Spring-like weather in the past two months had us completely fooled, and by "us" I mean both the gardener and his plants, into thinking that winter had fled and better times were on the way.   We haven't seen rain for months, but I went to bed happy that some moisture was predicted overnight.  A vast hoax, however, has been perpetrated upon me.  I woke up to subfreezing temperatures, blizzard winds, and the scene below in my backyard this morning and loudly spouted a few words that I won't repeat here in case there are children within earshot.

I'll let the picture-heavy text below speak for itself in lieu of me trying to find the words to express despair.


The cranes felt that they'd come too far north and they were not happy.


This photo of lilac 'Annabelle', just coming into bloom, is reminiscent of the photo that appears on the cover of my book, from 2007.

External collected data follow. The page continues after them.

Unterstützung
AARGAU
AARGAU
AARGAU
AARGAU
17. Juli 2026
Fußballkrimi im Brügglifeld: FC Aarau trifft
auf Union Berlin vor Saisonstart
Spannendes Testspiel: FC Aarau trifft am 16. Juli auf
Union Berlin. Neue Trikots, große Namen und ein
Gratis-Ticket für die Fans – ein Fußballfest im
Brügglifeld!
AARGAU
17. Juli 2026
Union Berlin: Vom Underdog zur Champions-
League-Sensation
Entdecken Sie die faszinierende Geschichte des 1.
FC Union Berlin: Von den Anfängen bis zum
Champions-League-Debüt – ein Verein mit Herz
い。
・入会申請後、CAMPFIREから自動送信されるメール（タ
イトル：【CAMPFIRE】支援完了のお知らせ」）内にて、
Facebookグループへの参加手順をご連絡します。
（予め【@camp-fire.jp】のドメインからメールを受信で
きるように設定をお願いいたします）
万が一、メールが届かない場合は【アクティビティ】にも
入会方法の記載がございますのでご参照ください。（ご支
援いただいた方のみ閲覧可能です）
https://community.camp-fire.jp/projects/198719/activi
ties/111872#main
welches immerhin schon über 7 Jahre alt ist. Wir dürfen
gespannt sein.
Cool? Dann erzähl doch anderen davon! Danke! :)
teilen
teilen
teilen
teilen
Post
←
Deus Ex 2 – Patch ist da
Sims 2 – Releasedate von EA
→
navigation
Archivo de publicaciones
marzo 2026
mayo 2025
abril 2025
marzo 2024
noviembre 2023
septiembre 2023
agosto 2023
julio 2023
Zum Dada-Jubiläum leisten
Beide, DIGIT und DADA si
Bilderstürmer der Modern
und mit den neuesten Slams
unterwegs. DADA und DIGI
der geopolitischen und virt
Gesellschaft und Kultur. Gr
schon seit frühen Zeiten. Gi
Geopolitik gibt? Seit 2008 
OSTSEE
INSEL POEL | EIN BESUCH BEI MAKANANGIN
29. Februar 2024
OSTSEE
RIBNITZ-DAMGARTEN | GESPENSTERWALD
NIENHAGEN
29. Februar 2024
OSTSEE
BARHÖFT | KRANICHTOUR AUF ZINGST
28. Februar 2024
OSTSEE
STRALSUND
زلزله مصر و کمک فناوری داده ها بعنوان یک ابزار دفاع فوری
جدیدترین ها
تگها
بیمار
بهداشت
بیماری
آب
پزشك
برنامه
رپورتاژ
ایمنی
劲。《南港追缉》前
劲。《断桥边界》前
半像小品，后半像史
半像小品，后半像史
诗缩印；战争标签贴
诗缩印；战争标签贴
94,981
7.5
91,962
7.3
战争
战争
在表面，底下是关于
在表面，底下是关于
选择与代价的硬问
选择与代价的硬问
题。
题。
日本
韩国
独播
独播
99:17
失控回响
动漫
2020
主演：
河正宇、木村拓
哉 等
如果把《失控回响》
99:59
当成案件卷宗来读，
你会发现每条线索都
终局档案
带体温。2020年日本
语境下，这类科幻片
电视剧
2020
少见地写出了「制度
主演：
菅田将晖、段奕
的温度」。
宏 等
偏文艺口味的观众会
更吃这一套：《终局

My front garden looks just as bad:  The forsythia is still bright, but the various plants covered by snow here include sedums, daylilies, Monarda, peonies, and roses.





The daffodils were on their way out anyway, but I have to say goodbye to these beautiful scragglers.


Kon-Tiki Head was not pleased at his northeastern exposure.  Neither were the fully-leafed-out roses in his vicinity.


The only cheerful bright spot in the now-winterized landscape are these variegated iris.  I wonder if they will still look this cheery by next week? 


 







Anyway, there are other photos that I may add later, but they're just as depressing as these examples. I could show, for instance, a photo of the clump of Puschkinia that I highlighted in my last entry, but it is just a blob beneath the snow, no flowers to be seen.   I'm sorry for the dark nature of these photos but I waited for morning as late as I dared before grabbing these pictures and rushing on to work.  That being said, the gray tones match my mood, so why not let them convey the despair?

Oh, at the beginning I mentioned a double warning and only gave you one.  The second warning, other than the lousy weather coming your way, is this:  NEVER TRY TO GARDEN IN KANSAS!